La Roma cambia, la Roma resta?

Dunque, José Mourinho ha fatto le valigie da Trigoria. Era sbarcato nella Capitale giallorossa accolto come il nono Re di Roma (l’ottavo, su quella sponda del Tevere, resta il Pupone). Il notevole “affresco” che lo ritraeva su una Vespa, icona di queste due stagioni e mezza, è stato a lungo consacrato dai tifosi e dalla stampa sportiva.

Dalla sua parte, per il quasi 61 enne (26 gennaio) allenatore portoghese, aver riportato la gente allo stadio. L’Olimpico sold out è stata una costante. Ma anche la conquista di un trofeo per arricchire una collezione non proprio da squadra blasonata, la Conference League, che per quanto modesto – la Fiorentina ha rischiato di vincerlo l’anno seguente – ha comunque rotto la lunga astinenza da “zero tituli” e “mai ‘na gioia”. Sfumata e amara anche la finale di Champions dello scorso anno, il netto rigore non assegnato ai giallorossi lascia ancora l’amaro in bocca.

Il Mou, comunque, ha stregato buona parte di quella tifoseria che adora “il calcio oltre il calcio”. Perché il Mou in avanti con gli anni, dal gioco troppo spesso vecchio e prevedibile, ha perlomeno rappresentato “lo spettacolo nello spettacolo”, fatto di posture provocanti, atteggiamenti indisponenti, parole spesso irritanti per la classe arbitrale, insomma quel repertorio che a Roma è abbastanza usuale e ancestrale nell’etere. Ecco perché, per molti romanisti, lo Special One è stato “uno di noi”.

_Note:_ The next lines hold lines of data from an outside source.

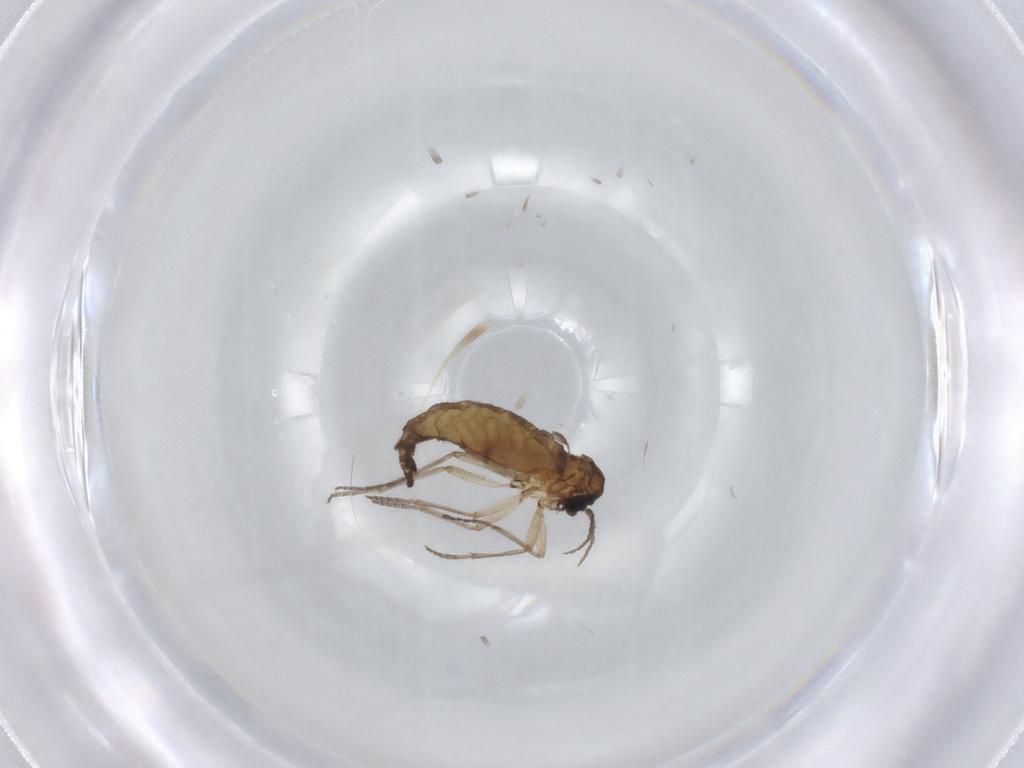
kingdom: Animalia
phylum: Arthropoda
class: Insecta
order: Diptera
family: Sciaridae
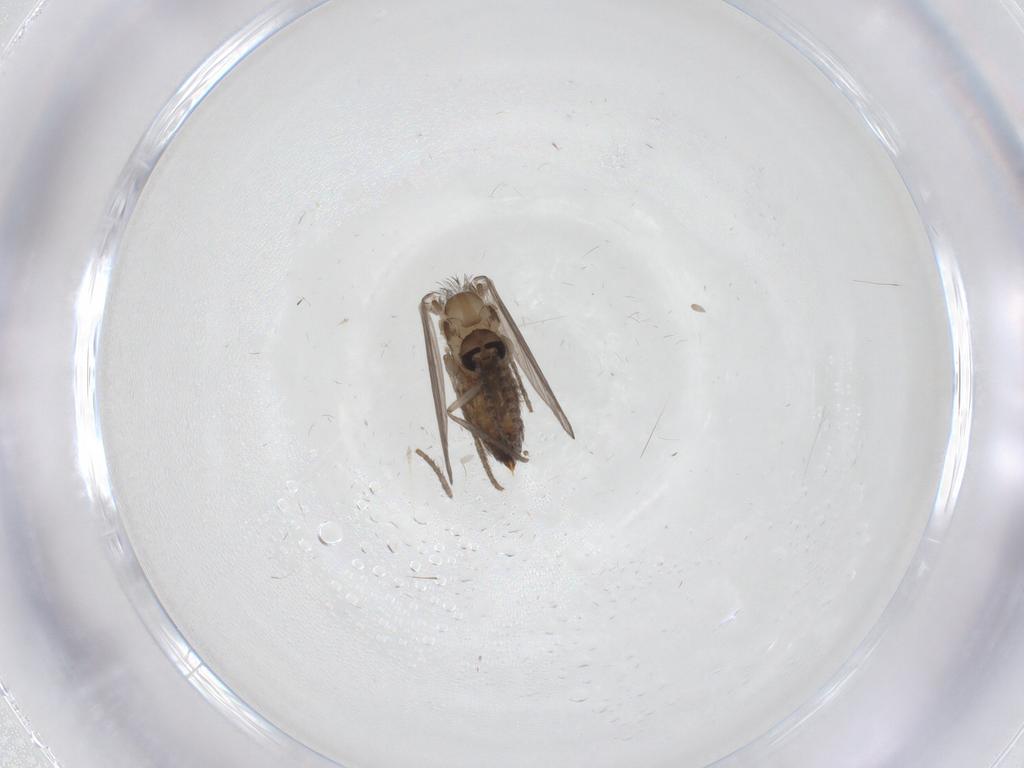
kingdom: Animalia
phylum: Arthropoda
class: Insecta
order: Diptera
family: Psychodidae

Di contro, però, il bel calcio è diventato non-calcio. Le medie di vittorie con la Roma sono scese stagione dopo stagione, dal 52,7 del primo anno, al 47,2 dell’anno scorso fino al 46,4 di quest’anno. Una parabola discendente già evidenziatasi nell’ultimo decennio: l’ultimo scudetto con il Celsea nel 2015 per poi lasciare la squadra in caduta libera dopo qualche mese, male anche con il Manchester, peggio ancora con il Tottenham, media di vittorie crollata al 51,1 rispetto al 71,9 della stratosferica Inter. Poi la Roma, anzi, la Rometta. E finché la squadra capitolina è arrivata sesta nei primi due campionati (nell’ultimo quattro posizioni dietro alla Lazio), nonostante qualche figuraccia internazionale, il magro bottino dei derby, l’addio alla coppia Italia per opera della Cremonese e le batoste con “le grandi” del campionato, la maggior parte dei tifosi ha quasi digerito tutto. Ma scivolare al nono posto, esprimere un gioco a dir poco imbarazzante e, quasi per contrappeso, aumentare le esternazioni e la raccolta di cartellini rossi è diventato troppo per la stessa immagine della Roma.

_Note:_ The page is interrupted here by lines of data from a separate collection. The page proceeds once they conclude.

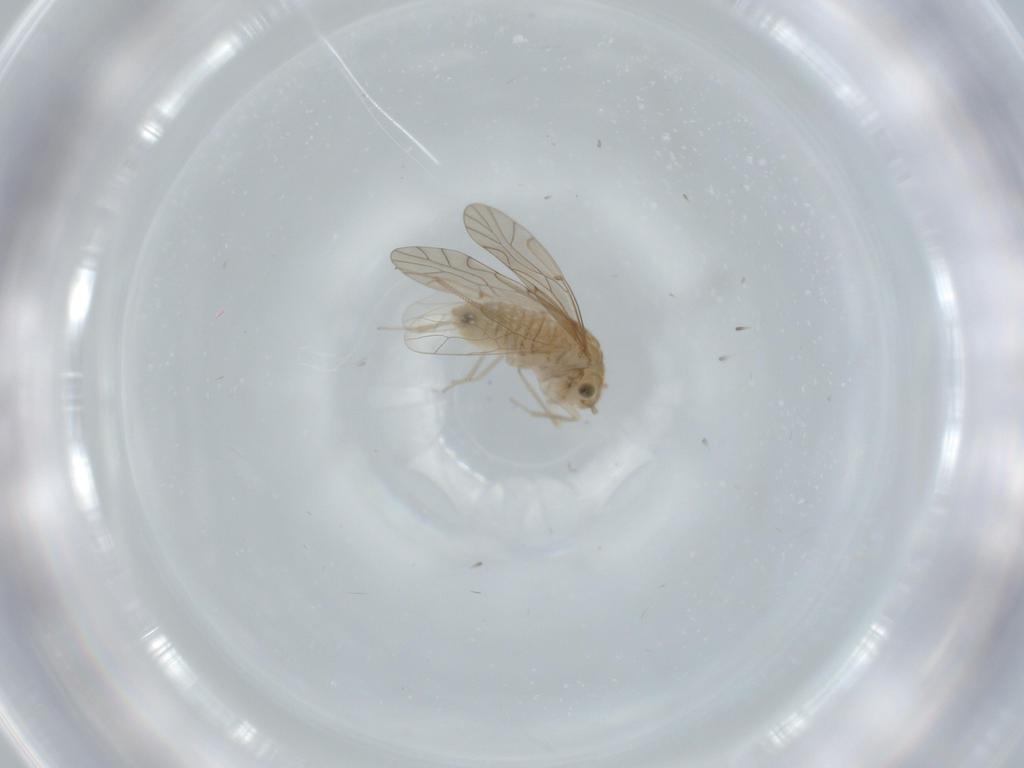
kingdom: Animalia
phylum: Arthropoda
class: Insecta
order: Psocodea
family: Lachesillidae
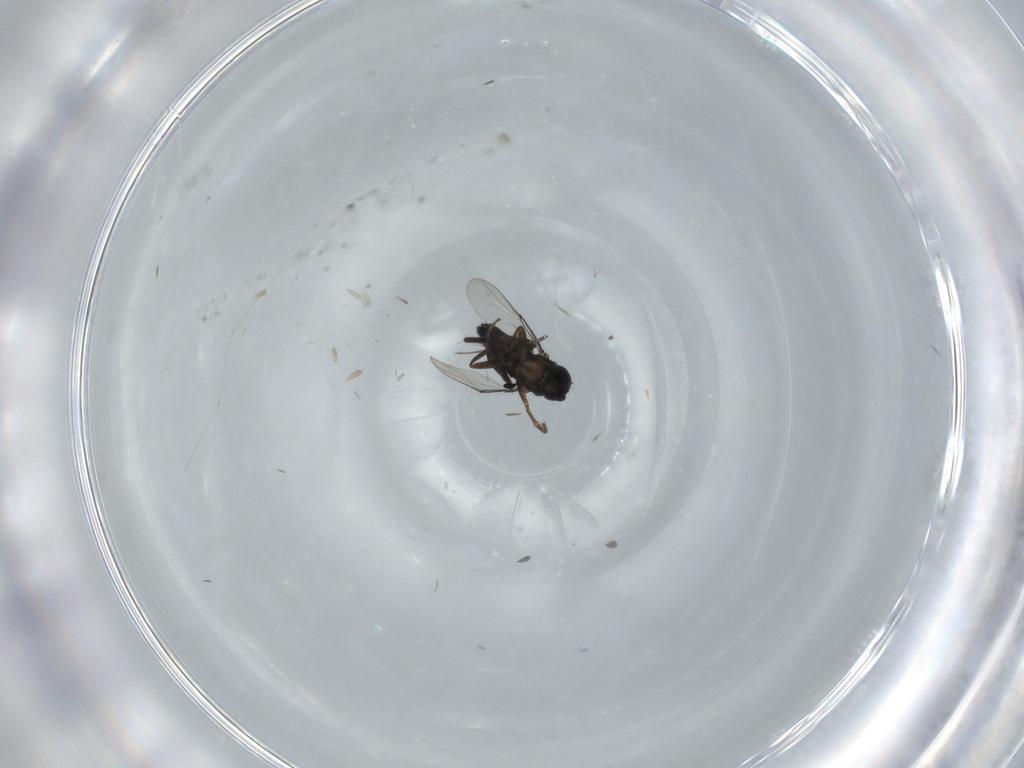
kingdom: Animalia
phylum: Arthropoda
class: Insecta
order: Diptera
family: Phoridae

Certo, c’è da capire ora quanto valga effettivamente questa squadra. Perché certi giocatori siano diventati l’ombra di sé stessi. Se le colpe possano ricadere tutte sull’allenatore o se anche la presidenza americana di Dan e Ryan Friedkin vada messa sul banco degli imputati per un ruolo inconsistente e per una scelta che a metà campionato appare perlomeno rischiosa.

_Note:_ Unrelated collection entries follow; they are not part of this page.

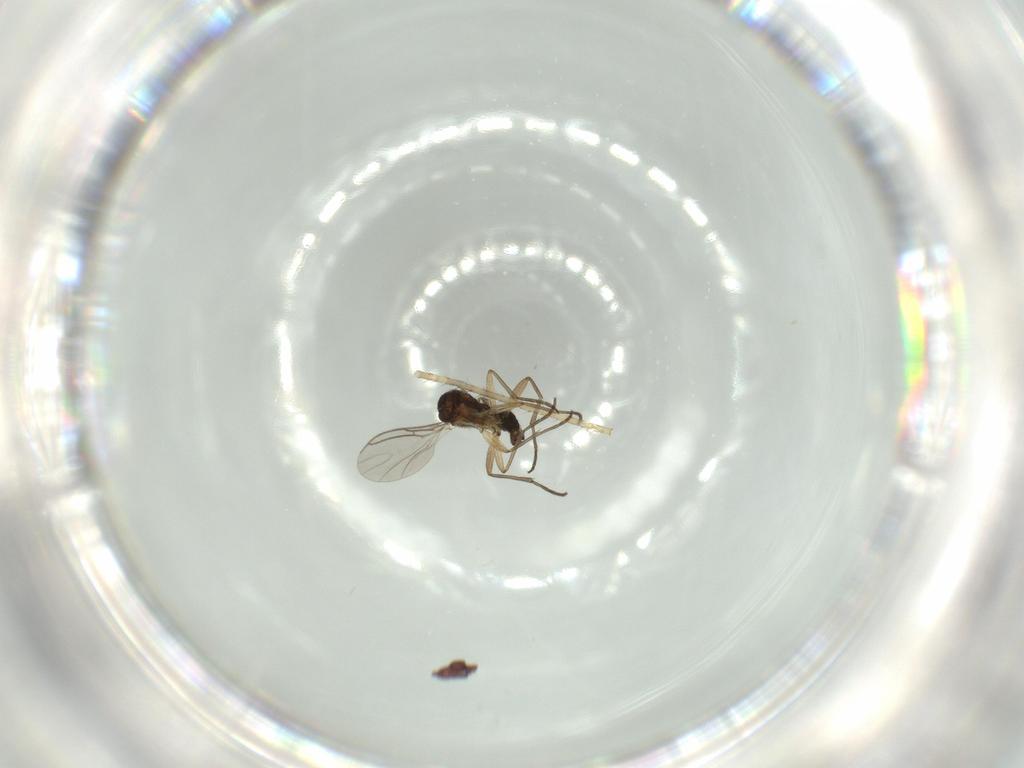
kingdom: Animalia
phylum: Arthropoda
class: Insecta
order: Diptera
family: Sciaridae
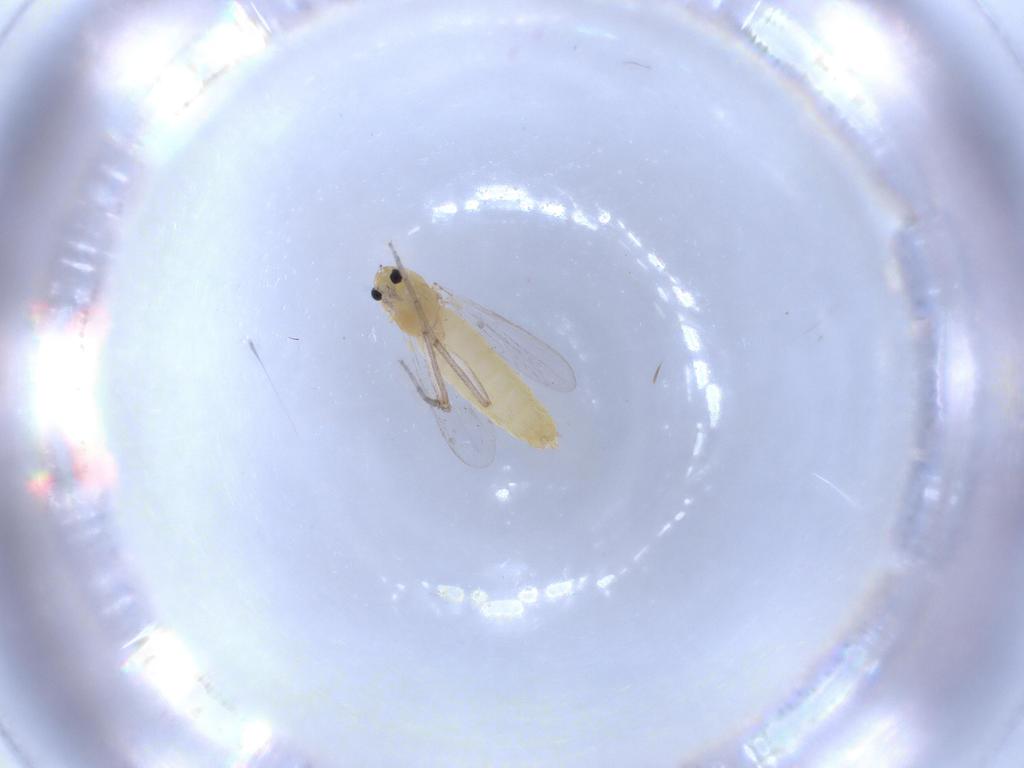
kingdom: Animalia
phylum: Arthropoda
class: Insecta
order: Diptera
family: Chironomidae
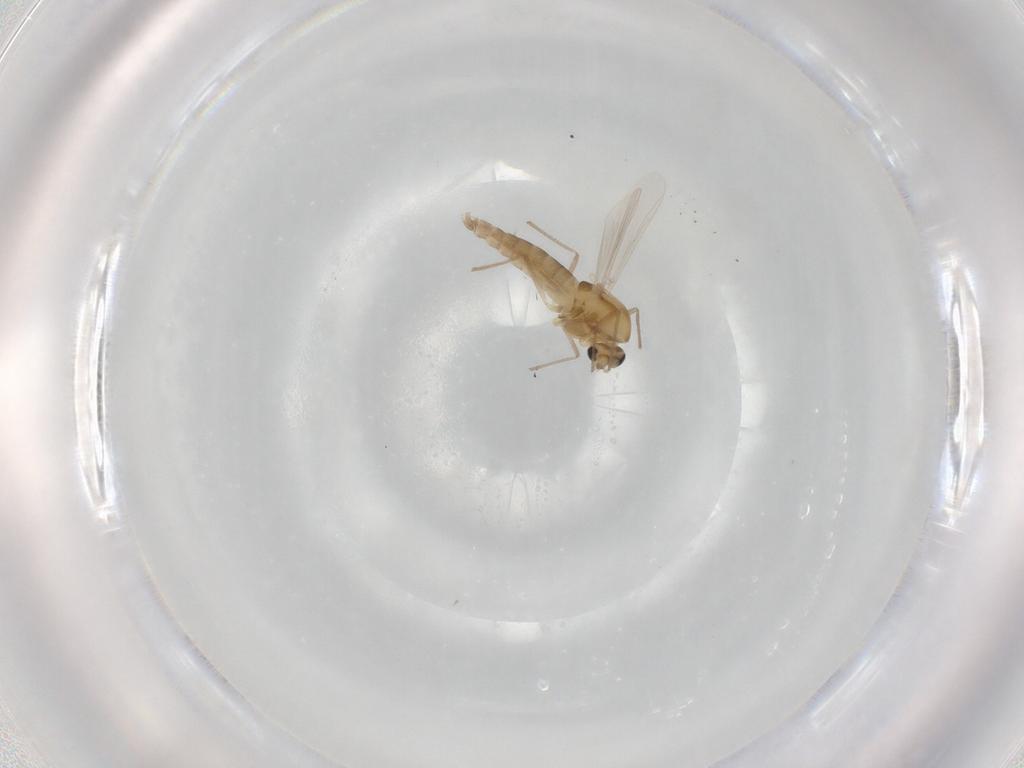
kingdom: Animalia
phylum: Arthropoda
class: Insecta
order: Diptera
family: Chironomidae
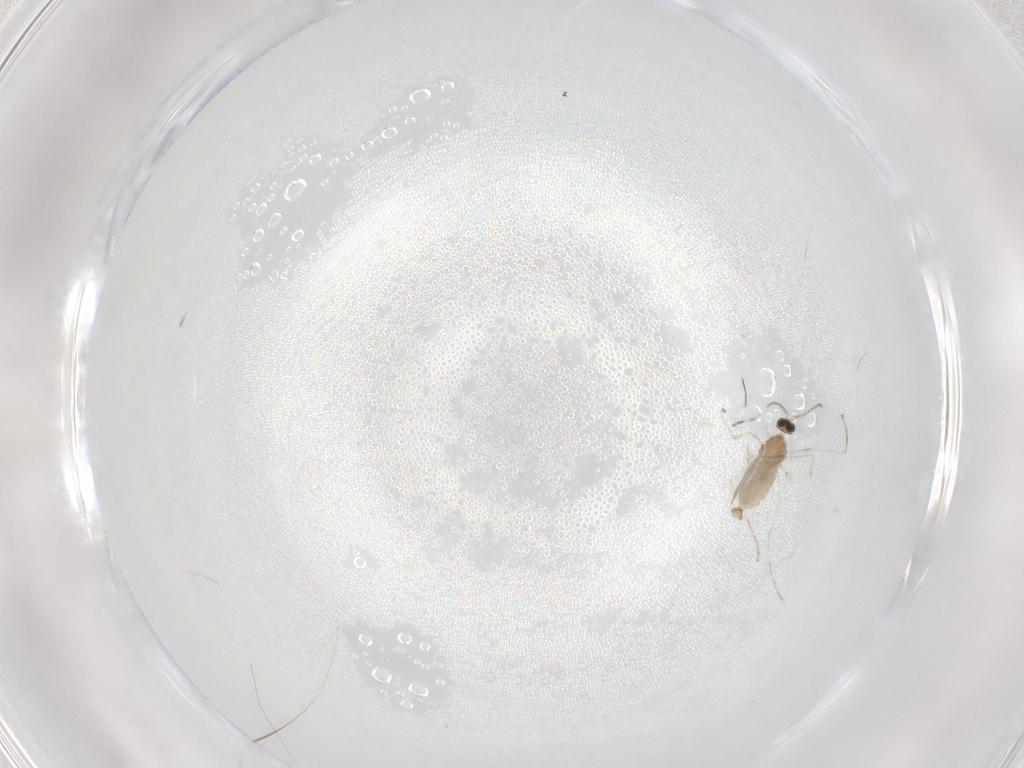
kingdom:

A fornire le prime risposte sarà Daniele De Rossi, nuovo responsabile tecnico della prima squadra fino al 30 giugno 2024. “Ddr” ha fatto parte dello staff tecnico dell’Italia all’Europeo, terminato con la vittoria degli azzurri a Wembley. Ma l’esperienza come allenatore della Spal nella scorsa stagione, in Serie B, è finita con l’esonero dopo appena 17 partite.

Di certo De Rossi è una bandiera della Roma, diciotto anni con la maglia giallorossa, oltre 600 presenze, tanti bei gol. Ha vinto per due volte la Coppa Italia nel 2007 e nel 2008 e per una volta la Supercoppa nel 2007. Ma riuscirà nel miracolo di rivitalizzare una squadra che sembra un malato irreversibile?